*TASK DETAILS*
Read through the lines below for the string "icon" and copy each one that has it.

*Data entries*
-----

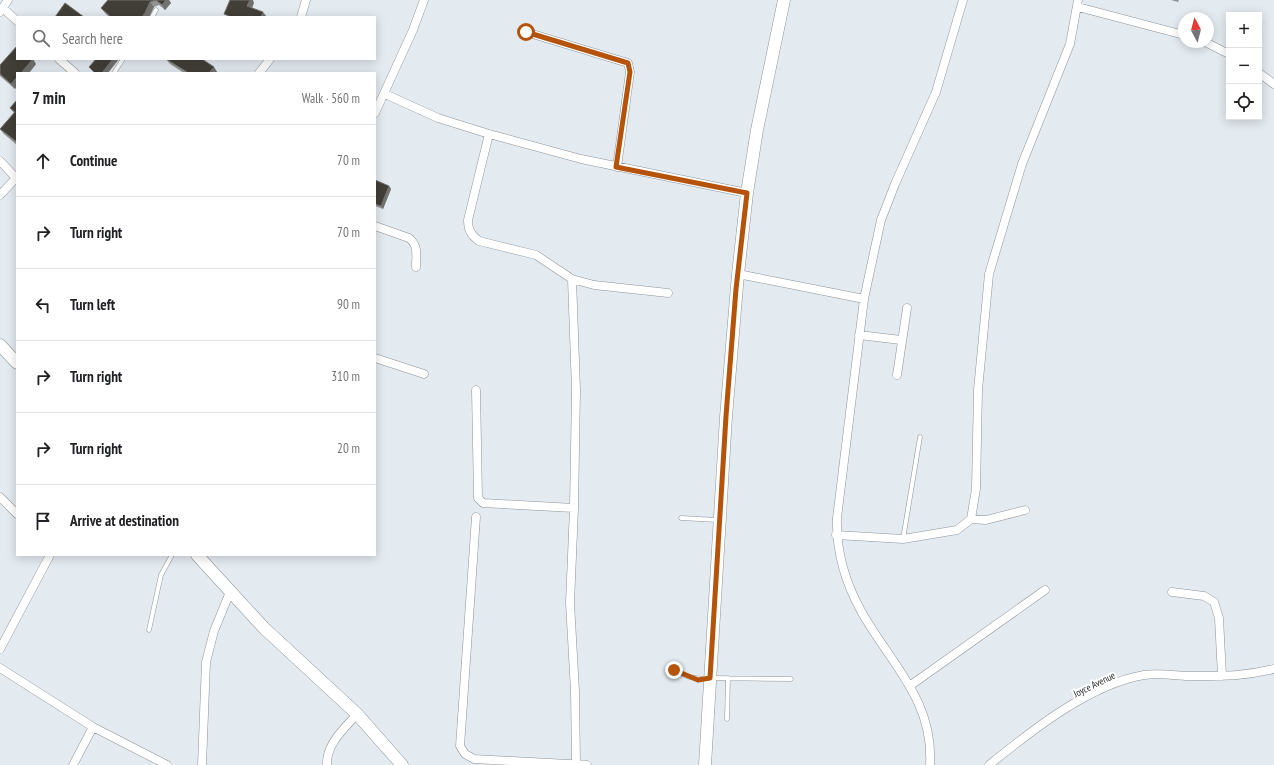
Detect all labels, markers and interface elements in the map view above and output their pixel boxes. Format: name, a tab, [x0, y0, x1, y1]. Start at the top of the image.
north arrow	[1178, 12, 1214, 48]
map controls	[1226, 12, 1262, 120]
button: +	[1226, 12, 1262, 48]
search box	[16, 16, 376, 60]
route start	[517, 23, 535, 41]
icon: search	[30, 27, 52, 49]
text: Search here	[62, 29, 123, 48]
button: −	[1226, 48, 1262, 84]
button: locate	[1226, 84, 1262, 120]
text: 7 min	[32, 87, 66, 109]
text: Walk · 560 m	[302, 90, 360, 107]
icon: ahead	[32, 150, 54, 172]
text: Continue	[70, 151, 117, 170]
text: 70 m	[337, 152, 360, 169]
icon: right	[32, 222, 54, 244]
text: Turn right	[70, 223, 122, 242]
text: 70 m	[337, 224, 360, 241]
icon: left	[32, 294, 54, 316]
text: Turn left	[70, 295, 115, 314]
text: 90 m	[337, 296, 360, 313]
icon: right	[32, 366, 54, 388]
text: Turn right	[70, 367, 122, 386]
text: 310 m	[331, 368, 360, 385]
icon: right	[32, 438, 54, 460]
text: Turn right	[70, 439, 122, 458]
text: 20 m	[337, 440, 360, 457]
icon: arrive	[32, 510, 54, 532]
text: Arrive at destination	[70, 511, 179, 530]
route end	[665, 661, 683, 679]
street label: Joyce Avenue	[1070, 669, 1117, 701]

-----

*RESULT*
icon: search	[30, 27, 52, 49]
icon: ahead	[32, 150, 54, 172]
icon: right	[32, 222, 54, 244]
icon: left	[32, 294, 54, 316]
icon: right	[32, 366, 54, 388]
icon: right	[32, 438, 54, 460]
icon: arrive	[32, 510, 54, 532]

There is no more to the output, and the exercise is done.